The concept of the Therapeutic Community
became widespread in TBS hospitals in the 1980s
(Blankstein, 1979; Jongerius & Rylant, 1989; van
Marle, 1995). Changes in the patient population,
notably the arrival of psychotic patients, caused each
unit to concentrate on its own treatment methods.
The huge rise in the number of patients between 1990
and 1999, when the population of detainees doubled
from 600 to 1200, pushed the TC concept farther
into the background. Staff and inmates can cope with
60 to 80 patients spread over different units and with
a collective treatment plan. A larger hospital tends
to split into divisions, which then develop their own
culture, especially when patient behavior calls for
another approach.
All the hospitals were assigned an intensive care
unit; internal differentiation increased and has now
become consolidated. The hospital-wide, sociotherapeutic environment is no longer part of the
treatment program; but the socio-therapeutic
environment is still important to good internal
communication between all the treatment providers
in a hospital. This has, as has already been noted, a
beneficial effect on relational safety. Staff meetings
in the form of, for example, a Clinical Board build
cohesion between the decisions and the decisionmakers, particularly on the freedom policy in the
hospital and towards society. The hospitals also have
traditional social activities for all patients who want
to participate.

Recorded data:

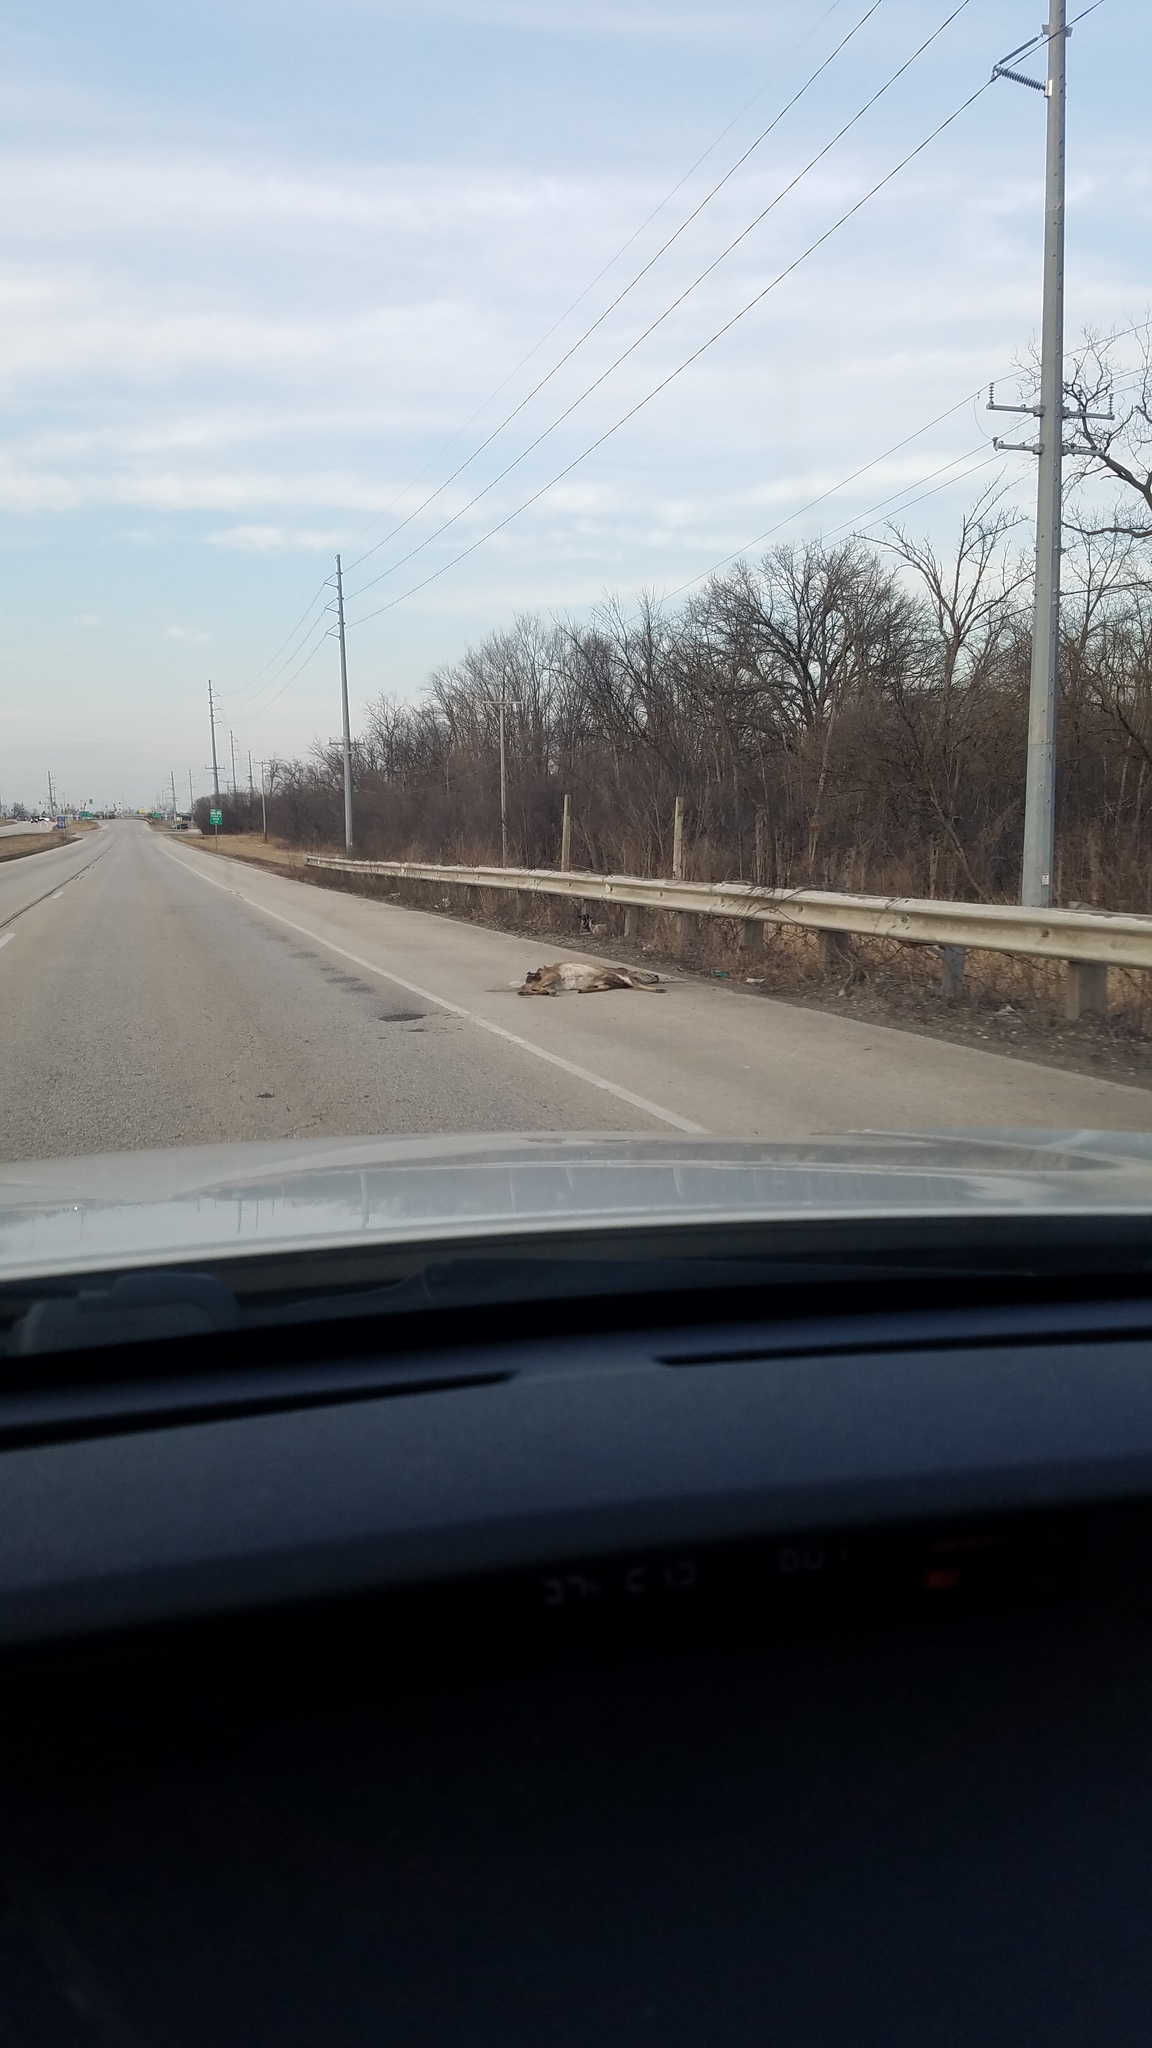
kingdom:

==

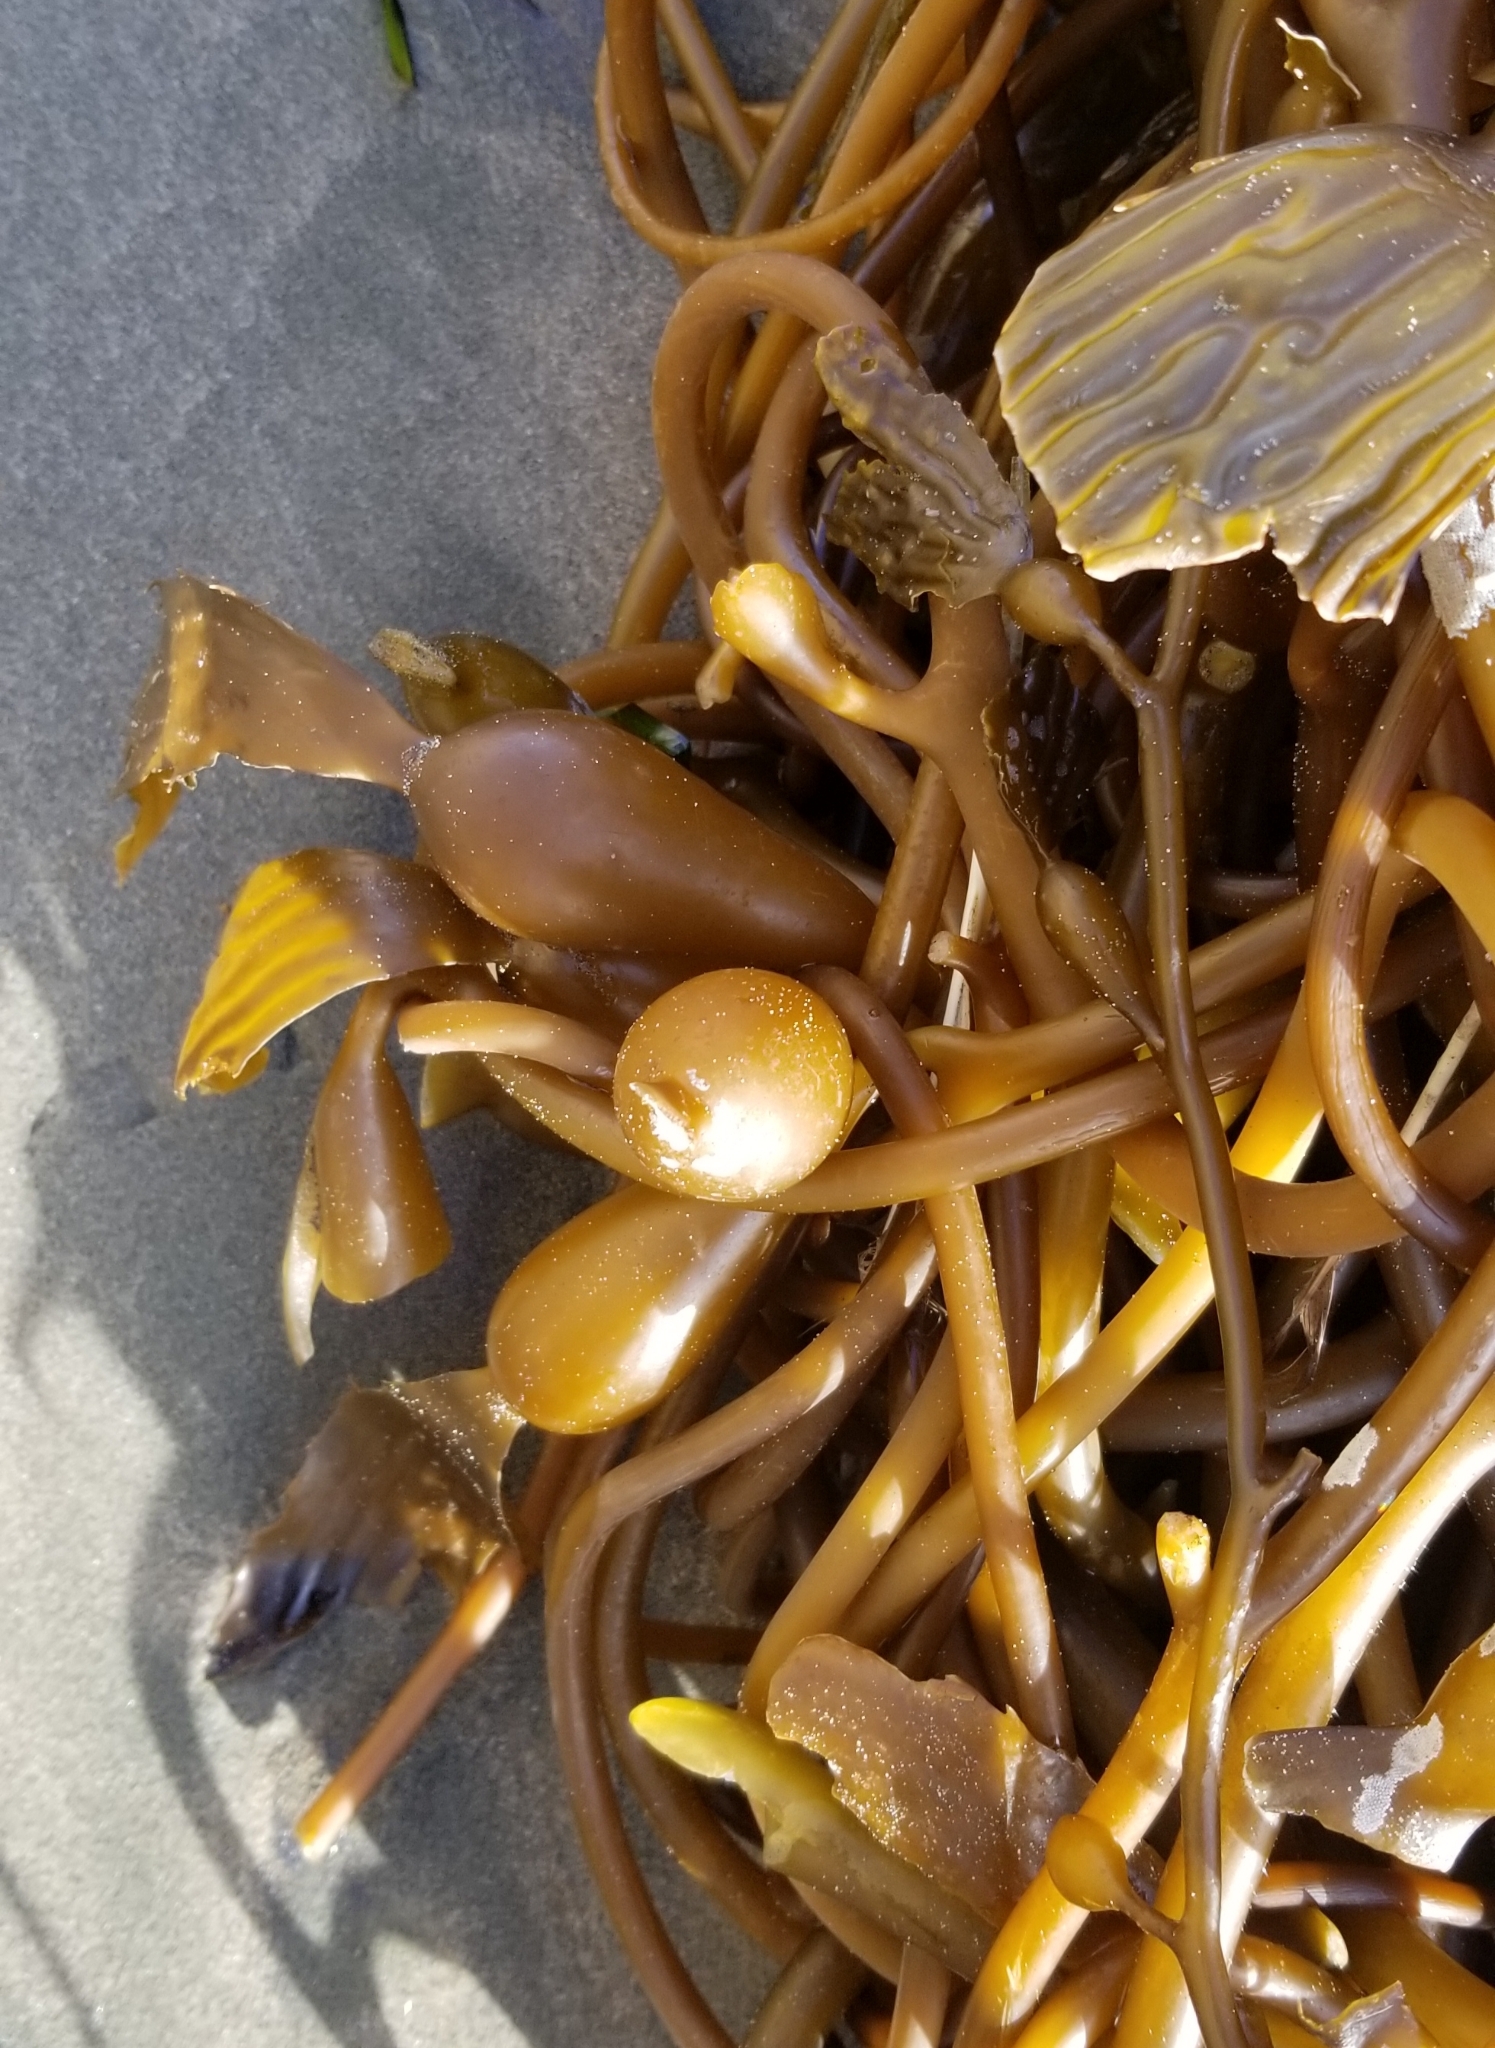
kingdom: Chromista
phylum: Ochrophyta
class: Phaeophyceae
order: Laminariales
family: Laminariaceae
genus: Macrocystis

Work required: List every source cited in the passage on TBS hospitals, giving each author or authors with the year. The records have nothing to do with this.

Answer below:
Blankstein, 1979
Jongerius & Rylant, 1989
van Marle, 1995